Dès la première victime du coronavirus dans le pays, à la mi-mars, le gouvernement d’Albanie ne niaise pas. Le soir même, bars et restaurants sont fermés. Drôle d’ambiance dans les rues de Tirana, où nous sommes depuis deux semaines avec notre bébé de cinq mois : les commerçants ont déjà fermé leurs lumières alors que quelques restaurants offrent un dernier plat avant on ne sait quand.
Le lendemain, la situation se gâte rapidement. L’Albanie est le pays le plus pauvre d’Europe, la capacité de son système de santé est limitée, alors pas question de l’échapper. La police quadrille Tirana. On ne peut sortir que pour acheter à manger, les transports publics ne circulent plus, même les véhicules privés n’ont plus le droit de rouler. Une discussion avec le consulat canadien nous convainc : nous devons partir au plus vite. L’épidémie vient d’être déclarée pandémie, nos si chères assurances ne nous couvriront plus en cas de pépin. Partout en Europe, les frontières se ferment. Les aéroports feront de même bientôt.
Il nous faudra deux semaines pour retrouver Rimouski, la ville sans printemps. Pour commencer, on trouve des places sur un vol pour Paris, l’un des derniers à sortir d’Albanie. On a droit à une course de taxi surréaliste sur les grands boulevards déserts de Tirana, on montre patte blanche à un barrage de policiers masqués. À l’aéroport d’Orly, le contraste est frappant : personne ne semble inquiet. Il faut faire la queue, compactés les uns sur les autres pour passer la douane, alors que la télé de l’hôtel présente le résultat des élections municipales, qui ont attiré toute la population française dans les bureaux de vote – méritant plus que jamais leur titre de « piège à cons ». Le changement de ton viendra le lendemain soir : Macron annonce le confinement de la population, répétant cinq ou six fois « nous sommes en guerre » contre un ennemi invisible.
Nous, nos ennemis invisibles, ce sont les autres voyageurs qui, tous en même temps, appellent comme nous la compagnie aérienne afin de chambouler leurs plans de retour. On a dû passer plus de temps en attente au téléphone pour changer nos billets d’avion et annuler nos réservations d’hébergement que dans les airs entre Paris et Montréal.
On partira quelques jours plus tard, quand le prix des billets aura enfin baissé. Faut dire que la demande n’est plus là : on est au plus trente dans un énorme avion, rien que des gens vivant au Québec. Le concept de touriste n’existe déjà plus, même si, au même moment, on voit fleurir sur Facebook (y compris de la part de personnes que nous pensions progressistes) des messages et des pétitions dignes de l’extrême droite exigeant la fermeture des frontières, comme si des hordes d’étrangers s’apprêtaient à venir contaminer le Canada – où le virus circule déjà allègrement. Ajoutez à cela des appels à la dénonciation entre voisins, parce qu’apparemment « ça sauve des vies », et vous avez une situation bien plus stressante que la perspective même de contracter la maladie : dans quel pays de fous s’en va-t-on?

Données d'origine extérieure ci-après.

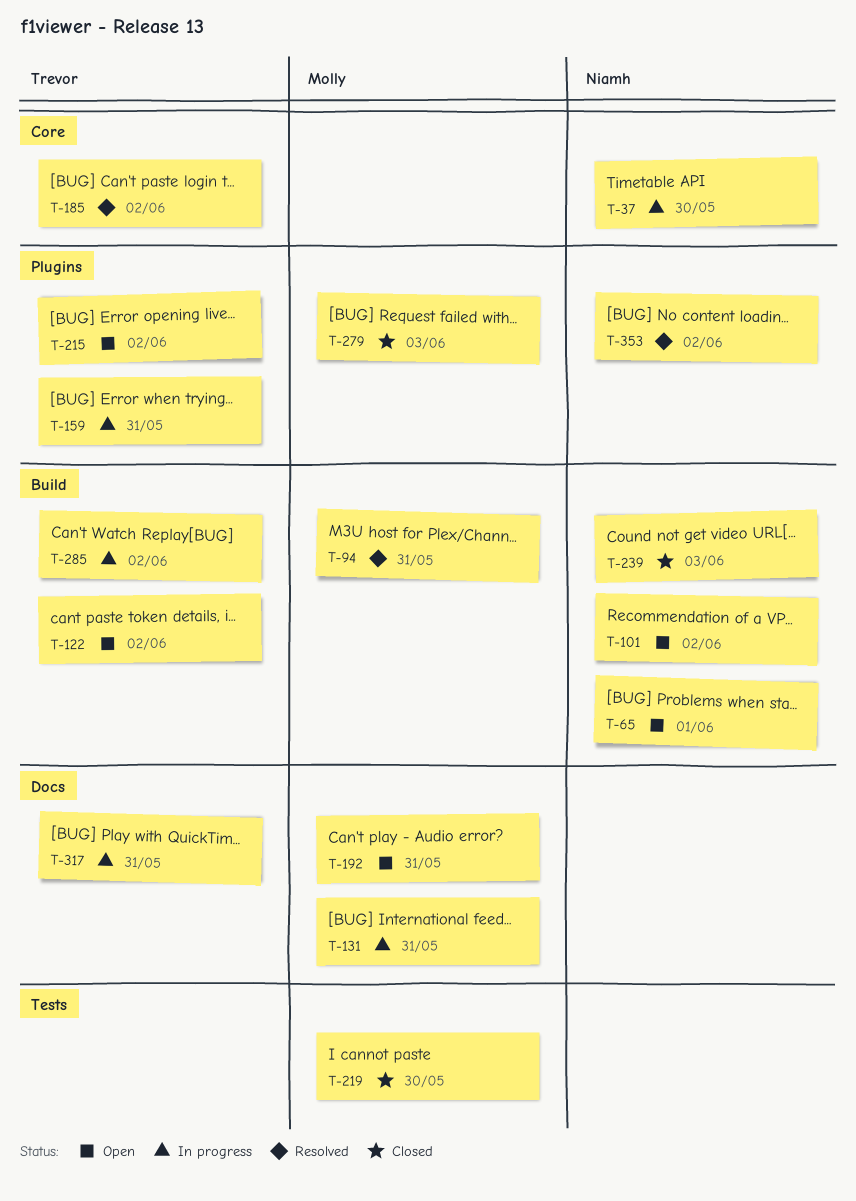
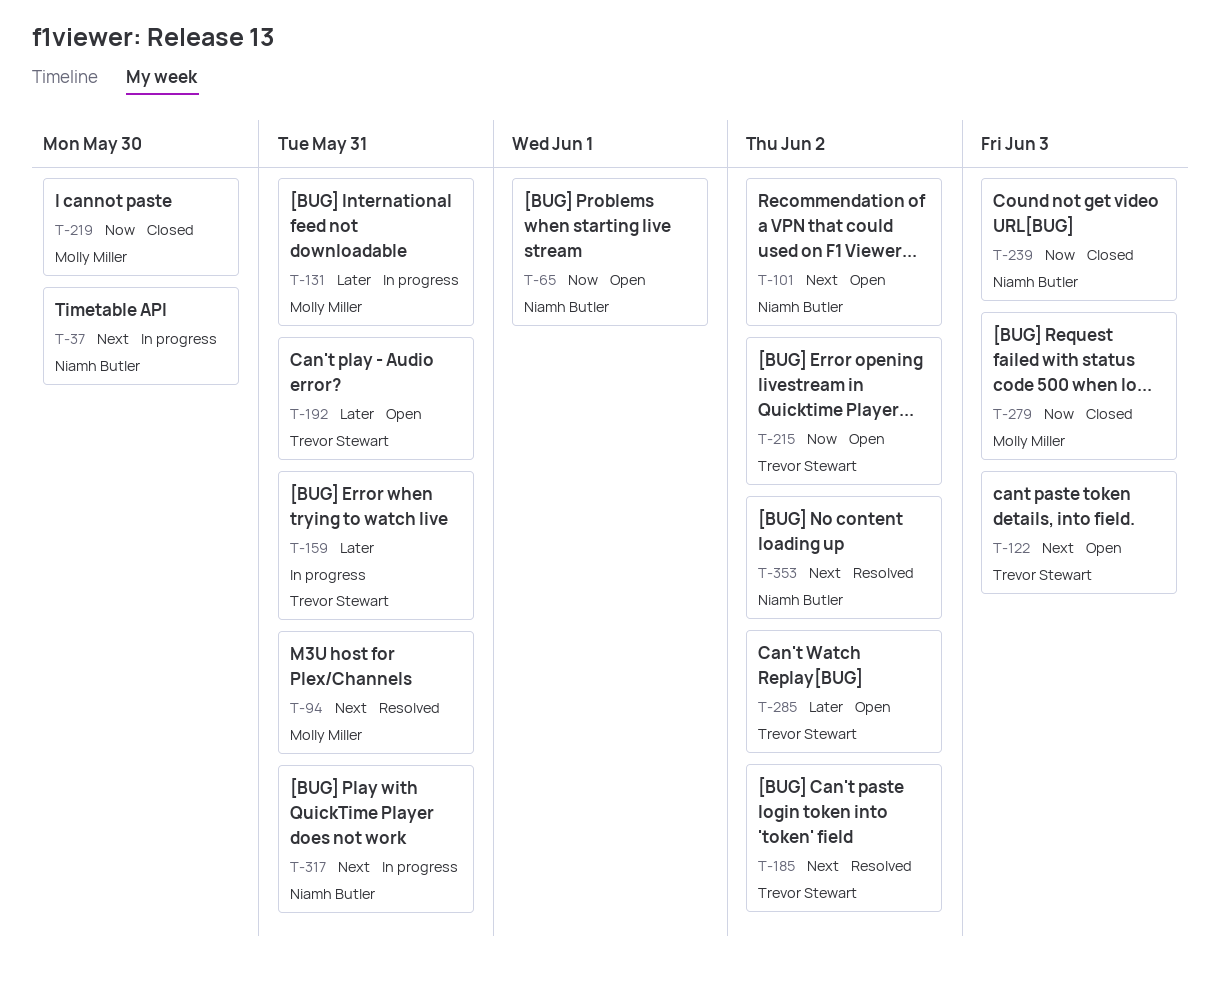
T-122, due: Jun 2 -> Jun 3
T-192, owner: Molly Miller -> Trevor Stewart
T-285, status: In progress -> Open
T-317, owner: Trevor Stewart -> Niamh Butler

Mais rassurez-vous, on n’a brisé aucune règle, on s’est même retenu de pisser lors des six heures de route entre l’aéroport et le domicile du père de Catherine, venu nous chercher à la sortie de l’avion. Enfin, on peut se poser quelques jours… Erreur! Nous nous trouvons alors au Nouveau-Brunswick, à moins de dix kilomètres du Québec. Des contrôles routiers interprovinciaux apparaissent sur les routes, l’entrée au Bas-Saint-Laurent est contrôlée. Le bureau du député nous conseille de revenir au plus vite à Rimouski, des fois que la situation se durcisse. On saute à nouveau dans la voiture du beau-père… mais on ne peut pas vraiment rentrer, notre maison étant louée jusqu’au premier avril.
On finira cachés pendant trois jours dans le sous-sol d’amis (merci à eux). On devait être sur une plage du Monténégro, on finit dans la neige. On se sent quand même infiniment chanceux, par rapport à ceux qui ont dû vivre un confinement strict : disons qu’on a eu un petit sentiment d’aventure. Et malgré un séjour écourté en Albanie, un souvenir nous est resté, sur la route de l’aéroport Mère Teresa de Tirana : devant un centre commercial moderne à l’arrêt, symbole de l’ouverture tardive de cet ancien pays communiste à l’économie de marché, un vieil homme, tout seul, faisant brouter sa chèvre sur un terre-plein envahi par l’herbe. Comme tous les jours, impassible devant la chute d’un autre système économique. Il le savait bien : les crises passent et la vie continue.